The cast was set. In 1958, when CBS’s Sea Hunt presented the adventures of Mike Nelson played by Lloyd Bridges, young girls and boys hurried home from school to finish homework, not to miss an episode. Vocations pertaining to the sea were conceived watching Sea
Hunt. It provided the most wholesome, exciting, and educational series for a long run…not only in the United States but syndicated in 78 countries.
Sea Hunt continued to play on television through the 1970’s around the world. It cruised along at ratings’ peak and was dearly missed by 15 million viewers a week when the last season died.

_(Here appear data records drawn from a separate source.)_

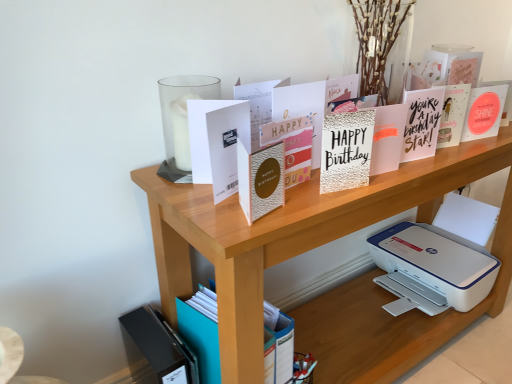
I want to click on vacant area that is in front of silver glitter card at center, the 3th paperback book viewed from the right, so click(x=320, y=207).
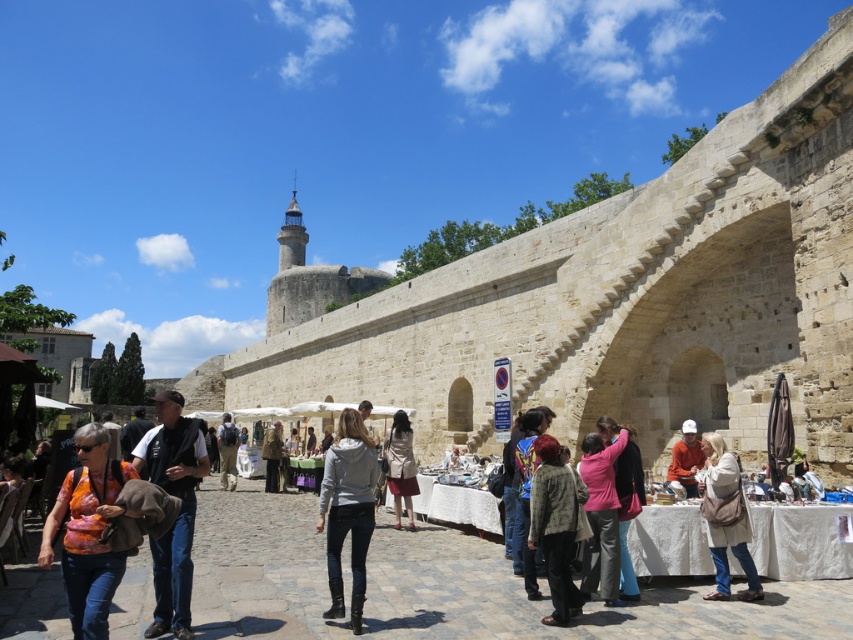
Is point (73, 614) positioned in front of point (270, 449)?

Yes, point (73, 614) is in front of point (270, 449).

Between printed cotton shirt at lower left and leather jacket at center, which one is positioned lower?

leather jacket at center

At what (x,y) coordinates should I click in order to perform the action: click on printed cotton shirt at lower left. Please return your answer as a coordinate pair (x, y). This screenshot has height=640, width=853. Looking at the image, I should click on (86, 531).

Measure the distance from pink fabric jacket at center to light brown leather jacket at lower right.

4.35 meters

Identify the location of pink fabric jacket at center. (601, 515).

Is point (601, 464) in front of point (727, 564)?

That is False.

Find the location of `pink fabric jacket at center`. pink fabric jacket at center is located at coordinates (601, 515).

Is light brown fur coat at lower right thinner than leather jacket at center?

Correct, light brown fur coat at lower right's width is less than leather jacket at center's.

Who is more forward, (x=556, y=536) or (x=277, y=433)?

Point (x=556, y=536)

Identify the location of light brown fur coat at lower right. The width and height of the screenshot is (853, 640). (555, 525).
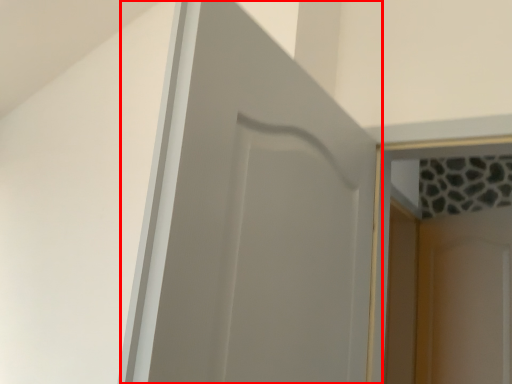
Question: In this image, where is door (annotated by the red box) located relative to screen door?

Choices:
 (A) left
 (B) right

Answer: (A)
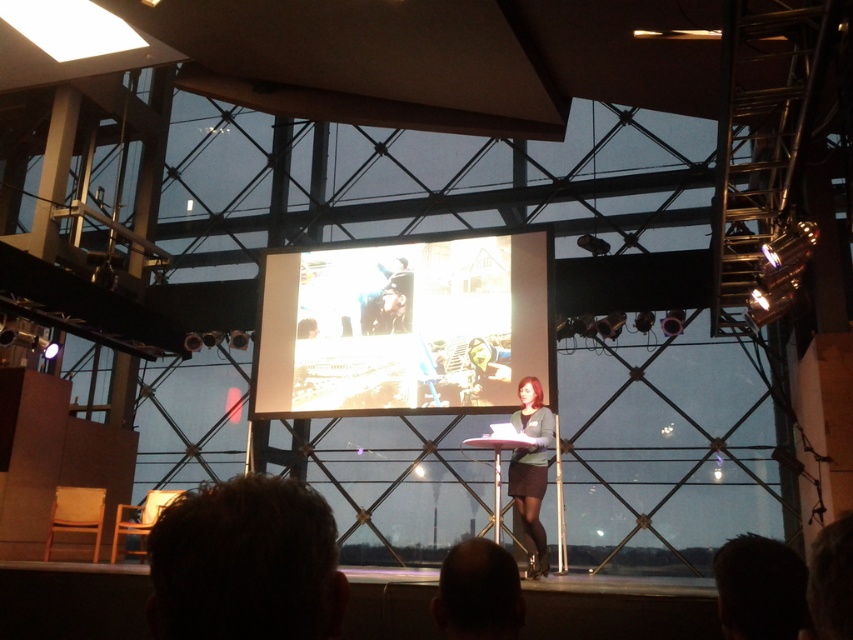
Question: Considering the real-world distances, which object is farthest from the white glossy screen at center?

Choices:
 (A) matte gray sweater at center
 (B) dark brown hair at lower center

Answer: (B)

Question: Does white glossy screen at center appear on the right side of matte gray sweater at center?

Choices:
 (A) yes
 (B) no

Answer: (B)

Question: Does dark brown hair at lower left have a smaller size compared to matte gray sweater at center?

Choices:
 (A) no
 (B) yes

Answer: (B)

Question: Where is dark brown hair at lower left located in relation to matte gray sweater at center in the image?

Choices:
 (A) below
 (B) above

Answer: (B)

Question: Which of the following is the farthest from the observer?

Choices:
 (A) dark brown hair at lower left
 (B) dark brown hair at lower center

Answer: (B)

Question: Based on their relative distances, which object is farther from the white glossy screen at center?

Choices:
 (A) dark brown hair at lower center
 (B) matte gray sweater at center

Answer: (A)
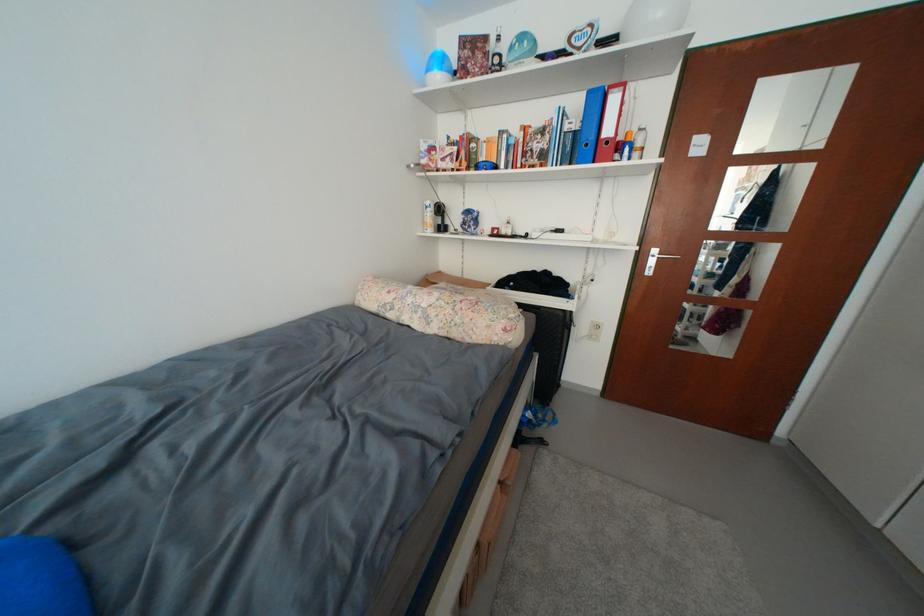
You are a GUI agent. You are given a task and a screenshot of the screen. Output one action in this format:
    pyautogui.click(x=<x>, y=<y>)
    Task: Click on the blue binder
    
    Given the screenshot: What is the action you would take?
    pyautogui.click(x=589, y=127)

Today the entire series can be purchased on DVD.
Lloyd Bridges remained an inspiring hero in the public’s mind and received many diving awards for creating a luring, exciting, ultimate recruiting vehicle for the sport.
Some people go to the Holy Land to believe. Some people go to Hollywood to make believe. We went to Hollywood, but what you saw underwater really happened. Nothing in television underwater drama ever again approached Sea Hunt’s influence. Yes, it was once upon a time. Hold it tight!
Zale Parry is a pioneer scuba diver, underwater photographer, actor, and writer. She made her screen debut in 1954, the same year she set a women’s depth record to 209 feet (63.7m). She went on to have a successful acting career and is still very active in her support of the sport diving community.